Il segno del passaggio stabile delle foche monache ce lo restituiscono oggi alcuni toponimi popolari rimasti nel tempo. La grotta del Bue Marino, al centro del golfo di Orosei, battezzata così proprio per il soprannome dato a quell'animale marino, così mite da sembrare un bue. L'ultima frequentazione assidua delle coste sarde è attestata dagli studiosi attorno agli anni '80. Quando dalle parti di Cala Gonone, ma anche su fino alla Gallura, nelle acque nuotavano poche decine di foche monache. Poi le cose sono cambiate. «Buffa e simpatica, è una delle specie di foca più rare e l’unica presente nel Mediterraneo — così è descritta dal Wwf —. È considerata una delle 100 specie di mammiferi più minacciati al mondo. Può raggiungere i 2,5 metri di lunghezza e i 300 kg di peso». L'organizzazione mondiale che si occupa della conservazione della natura aveva provato negli anni '70 a istituire un gruppo per la tutela del mammifero. Oggi però i numeri sono esigui. Tra le coste portoghesi, nordafricane e a oriente, anche se si continuano a segnalare avvistamenti, negli ultimi anni, nel Tirreno e nell'Adriatico, restano meno di 700 esemplari. «Nel Mediterraneo, è stata oggetto di costante ostilità da parte dell’uomo e in particolare dei pescatori che, in passato, vedevano in lei un acerrimo competitore — così spiega il Wwf —. Ciò ha favorito l’attuale comportamento estremamente schivo e diffidente di questa specie. Un tempo veniva cacciata anche per le pelli e il grasso, che veniva trasformato in olio. In tutto il Mediterraneo è molto rara e in declino numerico anche a causa del disturbo da parte del turismo nei siti di riproduzione, soprattutto con le imbarcazioni da diporto. In alcune aree resta il problema della persecuzione con uccisione illegale e la cattura accidentale con le reti da pesca».

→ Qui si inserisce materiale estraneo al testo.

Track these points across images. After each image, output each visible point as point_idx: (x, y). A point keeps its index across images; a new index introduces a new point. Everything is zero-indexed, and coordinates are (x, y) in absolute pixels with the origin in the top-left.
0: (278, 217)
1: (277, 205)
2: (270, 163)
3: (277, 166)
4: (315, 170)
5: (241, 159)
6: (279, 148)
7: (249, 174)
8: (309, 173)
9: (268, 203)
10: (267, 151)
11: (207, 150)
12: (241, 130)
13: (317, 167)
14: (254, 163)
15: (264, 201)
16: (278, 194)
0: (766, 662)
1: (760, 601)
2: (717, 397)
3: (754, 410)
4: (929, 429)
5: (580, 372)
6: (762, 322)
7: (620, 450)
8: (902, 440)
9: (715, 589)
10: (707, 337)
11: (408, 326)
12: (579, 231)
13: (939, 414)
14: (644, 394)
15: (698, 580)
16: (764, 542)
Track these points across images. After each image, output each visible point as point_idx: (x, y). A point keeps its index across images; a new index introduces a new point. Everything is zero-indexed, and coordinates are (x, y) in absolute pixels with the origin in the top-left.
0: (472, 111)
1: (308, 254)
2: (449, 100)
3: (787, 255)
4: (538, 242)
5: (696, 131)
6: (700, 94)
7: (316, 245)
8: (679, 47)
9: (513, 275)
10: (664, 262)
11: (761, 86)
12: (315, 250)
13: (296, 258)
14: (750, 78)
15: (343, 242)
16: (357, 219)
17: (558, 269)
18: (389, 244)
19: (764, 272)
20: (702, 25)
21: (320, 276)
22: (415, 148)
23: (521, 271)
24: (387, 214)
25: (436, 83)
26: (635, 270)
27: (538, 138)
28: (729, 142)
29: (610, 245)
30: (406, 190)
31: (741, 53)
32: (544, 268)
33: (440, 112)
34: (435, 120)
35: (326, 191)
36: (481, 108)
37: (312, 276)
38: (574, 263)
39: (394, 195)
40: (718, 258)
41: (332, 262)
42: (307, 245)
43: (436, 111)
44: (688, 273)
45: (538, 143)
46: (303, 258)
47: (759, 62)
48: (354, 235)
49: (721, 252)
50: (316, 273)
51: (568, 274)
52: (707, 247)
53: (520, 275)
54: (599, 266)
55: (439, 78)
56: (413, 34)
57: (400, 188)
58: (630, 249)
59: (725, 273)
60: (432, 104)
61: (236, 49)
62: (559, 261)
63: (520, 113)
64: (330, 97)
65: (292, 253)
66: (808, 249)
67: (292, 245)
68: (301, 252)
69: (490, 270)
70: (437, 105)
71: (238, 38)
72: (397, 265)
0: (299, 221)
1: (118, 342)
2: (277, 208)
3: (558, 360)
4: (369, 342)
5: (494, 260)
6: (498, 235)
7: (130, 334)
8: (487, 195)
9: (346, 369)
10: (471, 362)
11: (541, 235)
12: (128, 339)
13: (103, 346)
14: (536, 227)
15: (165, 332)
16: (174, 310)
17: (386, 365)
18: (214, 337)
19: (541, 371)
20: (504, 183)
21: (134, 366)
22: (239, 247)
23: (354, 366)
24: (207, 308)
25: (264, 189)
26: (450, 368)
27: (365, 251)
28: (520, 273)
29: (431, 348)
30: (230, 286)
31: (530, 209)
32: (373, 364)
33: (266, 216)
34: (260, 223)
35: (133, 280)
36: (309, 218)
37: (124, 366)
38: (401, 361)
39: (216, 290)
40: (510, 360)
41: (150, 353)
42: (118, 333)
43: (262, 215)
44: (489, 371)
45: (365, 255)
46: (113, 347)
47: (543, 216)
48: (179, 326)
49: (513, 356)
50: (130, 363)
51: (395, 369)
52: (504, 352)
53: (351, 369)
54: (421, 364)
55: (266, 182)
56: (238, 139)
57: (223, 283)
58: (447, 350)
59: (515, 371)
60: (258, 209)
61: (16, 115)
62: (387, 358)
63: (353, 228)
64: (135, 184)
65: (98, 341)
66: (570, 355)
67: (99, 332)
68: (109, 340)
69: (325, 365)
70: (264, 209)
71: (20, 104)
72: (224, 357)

A Cala Gonone e zone limitrofe erano circa 40 le specie certificate che vivevano, mangiavano e si riproducevano tra il mare aperto e le grotte. Più di cinquant'anni fa i primi studi vennero condotti da padre Antonio Furreddu, sacerdote di Baunei che passò alcuni giorni a diretto contatto con i mammiferi nella grotta del Fico. Gli esperti scientifici tendono a diffidare dalle teorie di un ritorno stabile della foca dalle parti della Sardegna. In proposito, intervistato dalla Nuova, si era detto del tutto scettico uno degli ultimi conoscitori diretti di foche monache, Nino Romano, pescatore 82enne dorgalese di adozione ma ponzese di nascita. «Ma non scherziamo! Quella non può essere una foca. Ho visto il video. I movimenti, il colore. No, la foca è tutta un’altra cosa», aveva detto. Poi però ci sono studi, come quello promosso da One ocean foundation pubblicato nel 2023, dal titolo poco interpretabile: “La foca monaca è tornata in Sardegna”. Questo secondo rilevamenti nel Canyon di Caprera che sembrerebbero aver registrato passaggi dei mammiferi per alimentarsi.